PROBLEM DETAILS -
Every line below is to be copied exactly, with the pictures left out.

RECORDS TO USE -
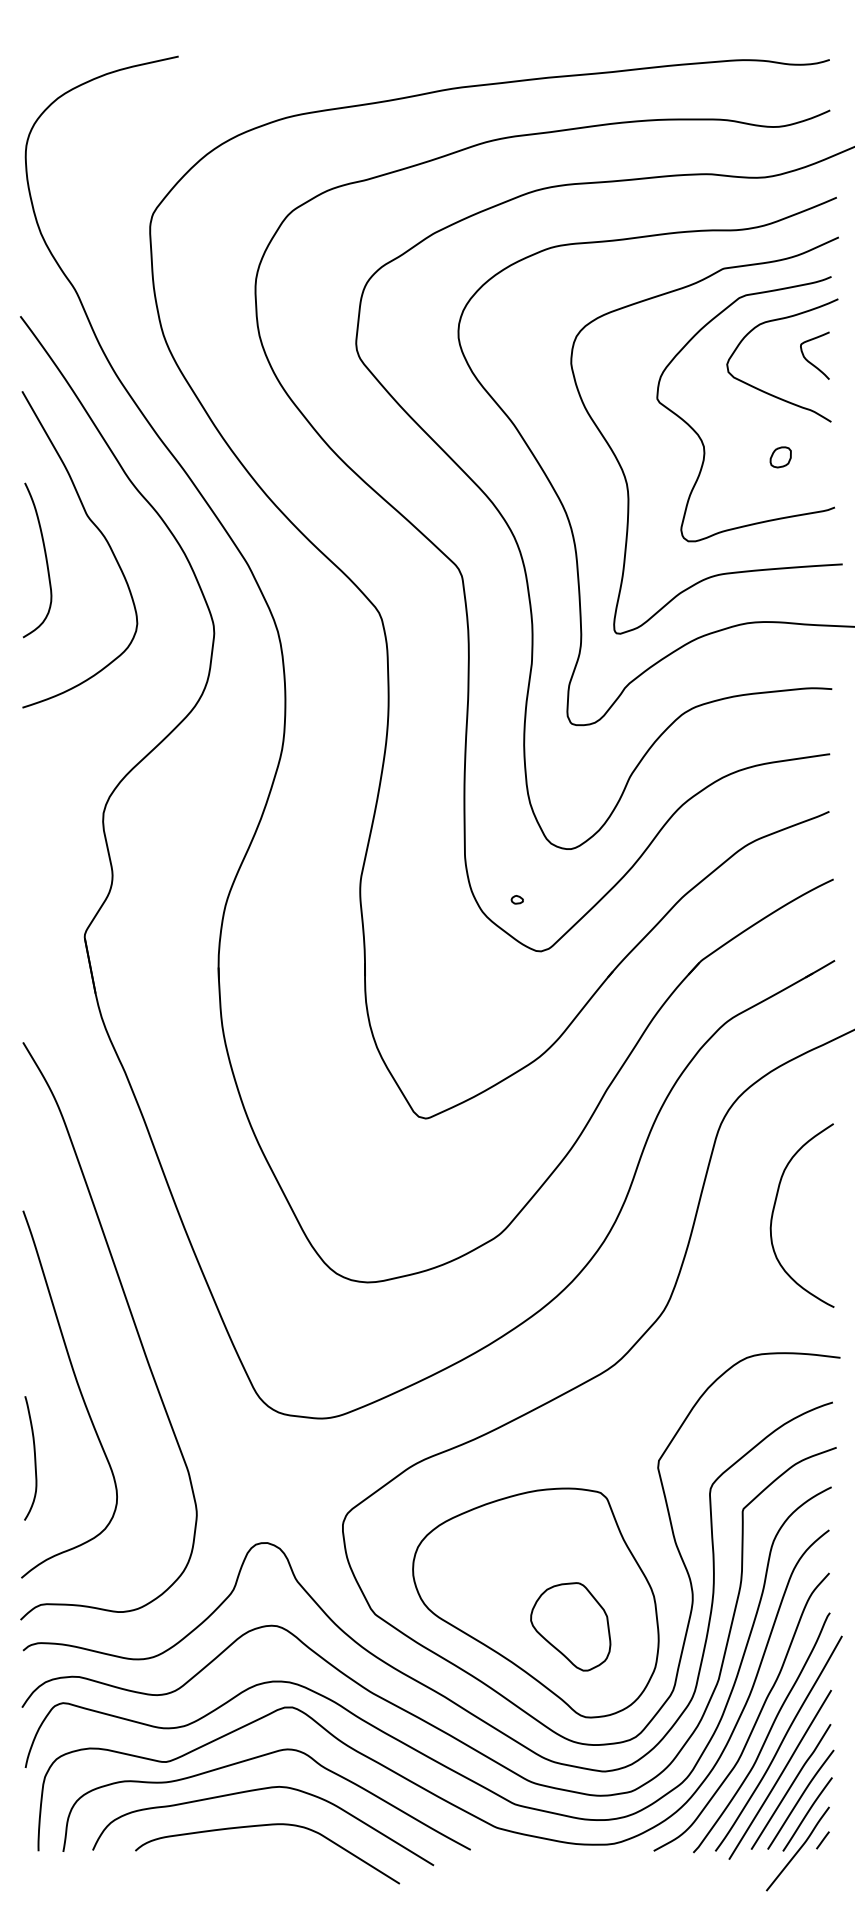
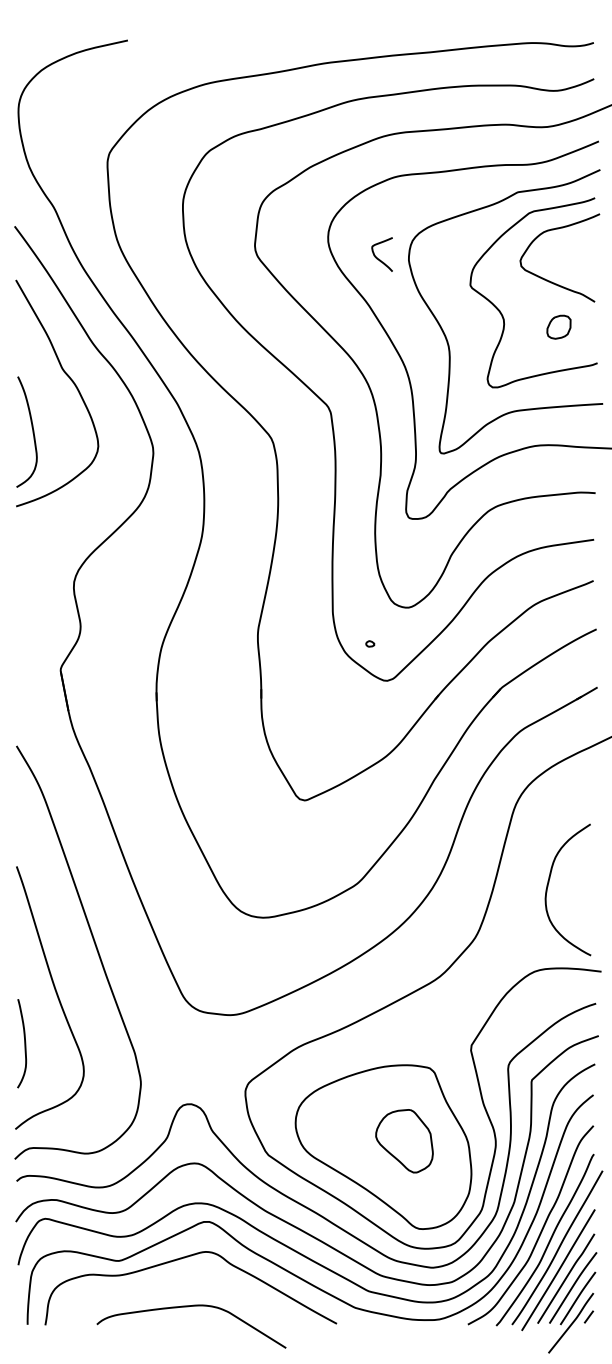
curve: (808, 359) -> (377, 257), moved
part: (780, 457) -> (558, 327), size x1.6
curve: (45, 559) -> (32, 431), moved
curve: (774, 1212) -> (548, 887), moved
part: (570, 1627) -> (404, 1141), moved
curve: (253, 1792) -> (181, 1282), removed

COMPLETED TASK -
curve: (808, 359) -> (377, 257), moved
part: (780, 457) -> (558, 327), size x1.6
curve: (45, 559) -> (32, 431), moved
curve: (774, 1212) -> (548, 887), moved
part: (570, 1627) -> (404, 1141), moved
curve: (253, 1792) -> (181, 1282), removed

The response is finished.